Top of Information supplied
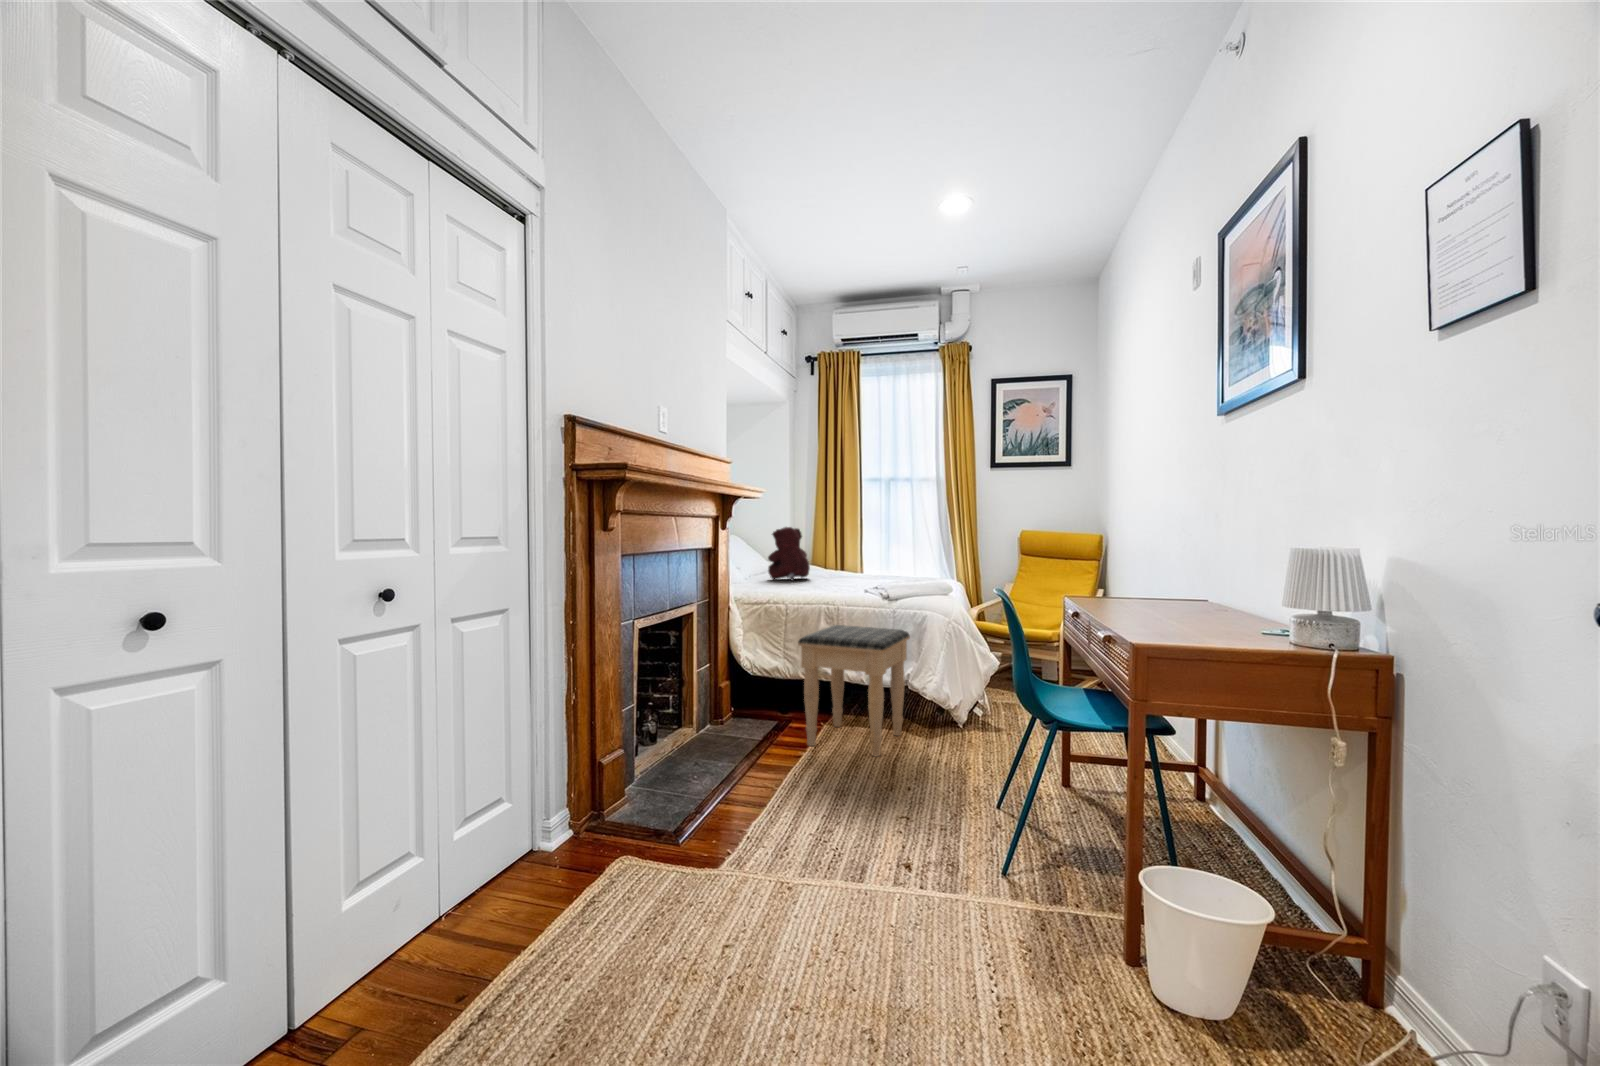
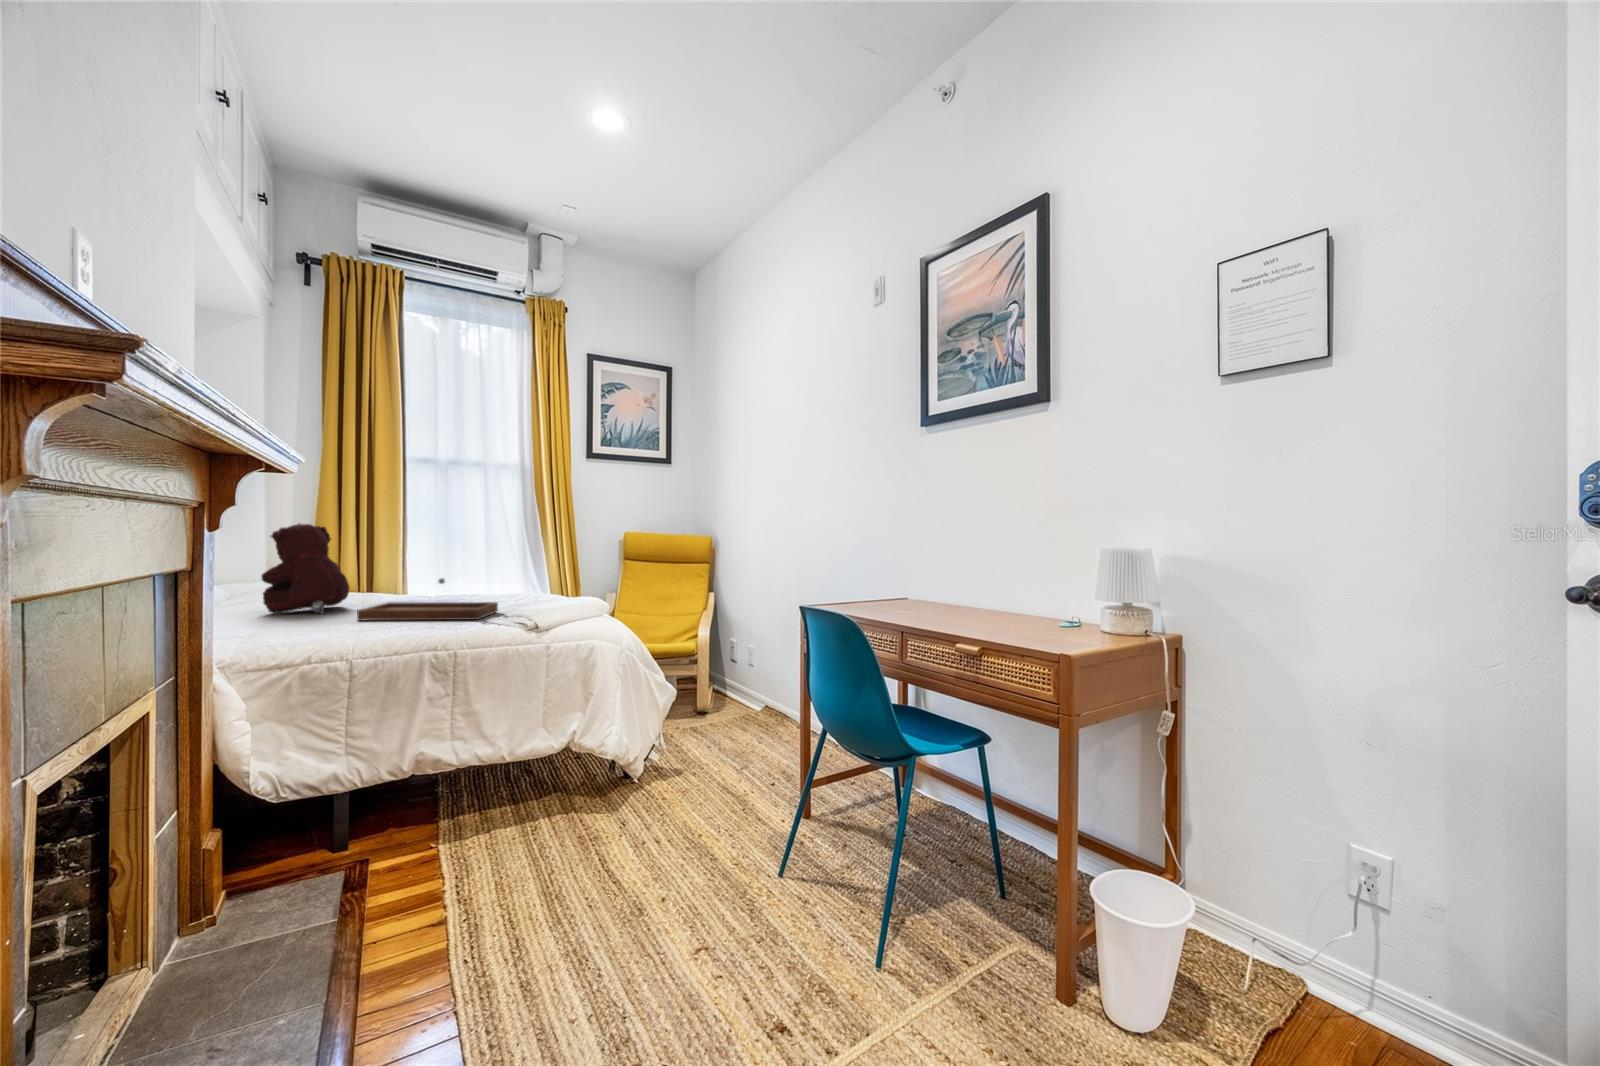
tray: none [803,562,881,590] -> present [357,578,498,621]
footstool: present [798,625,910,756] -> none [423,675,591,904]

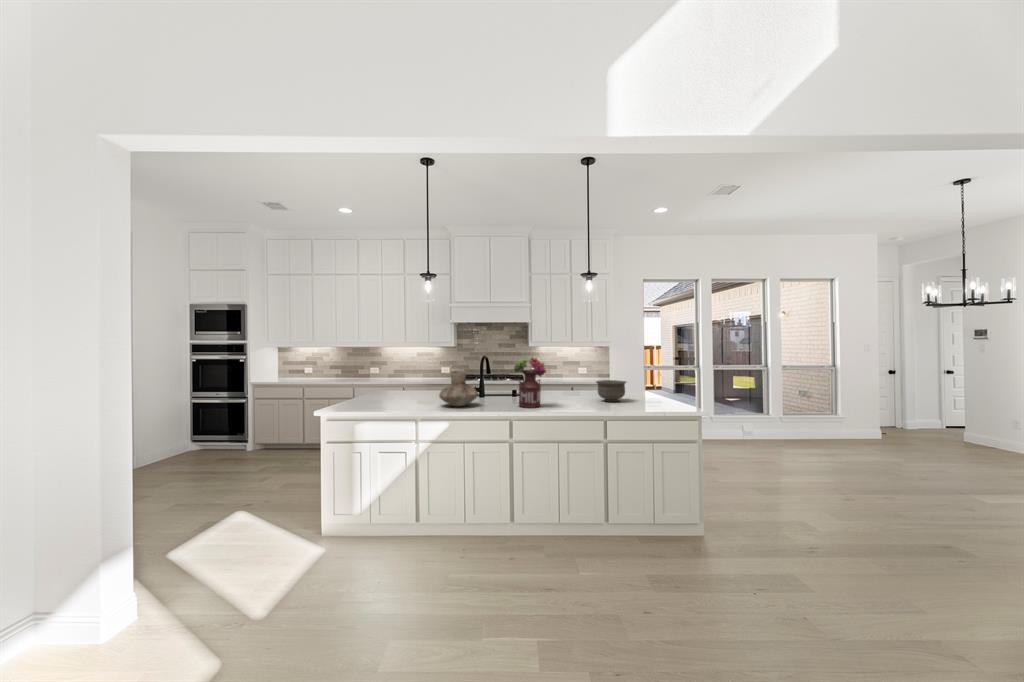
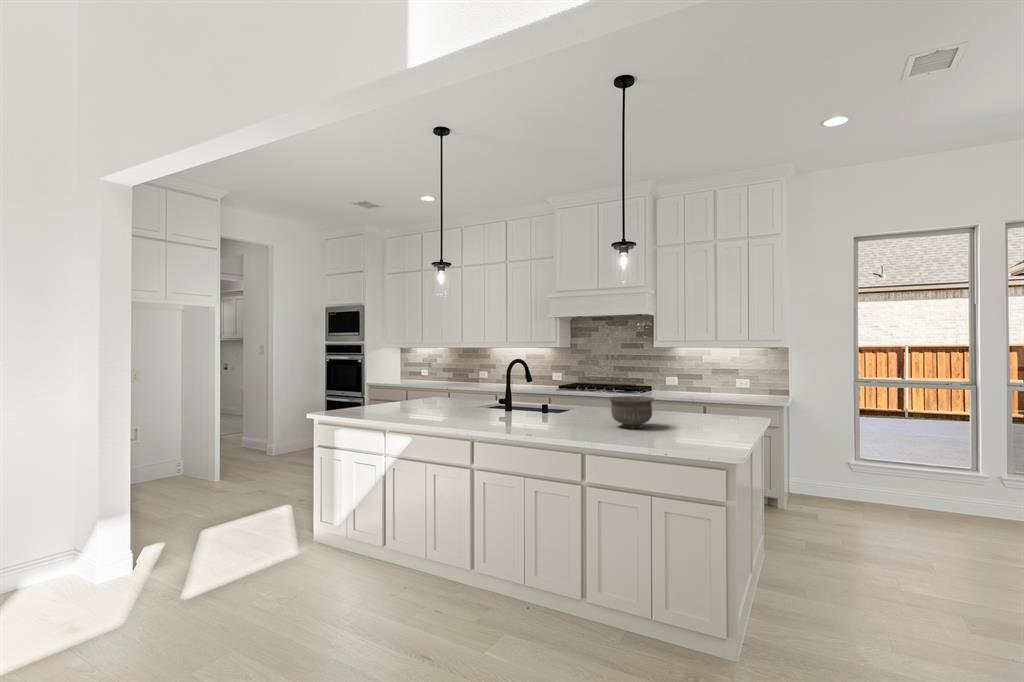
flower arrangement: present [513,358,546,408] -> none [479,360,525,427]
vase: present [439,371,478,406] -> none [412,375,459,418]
Bottom of Information supplied
Top of Information supplied
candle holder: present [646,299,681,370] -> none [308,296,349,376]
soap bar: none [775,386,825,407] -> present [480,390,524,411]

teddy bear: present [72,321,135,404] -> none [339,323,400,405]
Bottom of Information supplied
:: Task to carry out ::
Your task is to copy only the lines above starting at the one containing "footstool: present [798,625,910,756]" and ending at the one containing "vase: present [439,371,478,406]". Copy them exactly, both ends included, and omit the pictures.

:: Reply ::
footstool: present [798,625,910,756] -> none [423,675,591,904]

flower arrangement: present [513,358,546,408] -> none [479,360,525,427]
vase: present [439,371,478,406] -> none [412,375,459,418]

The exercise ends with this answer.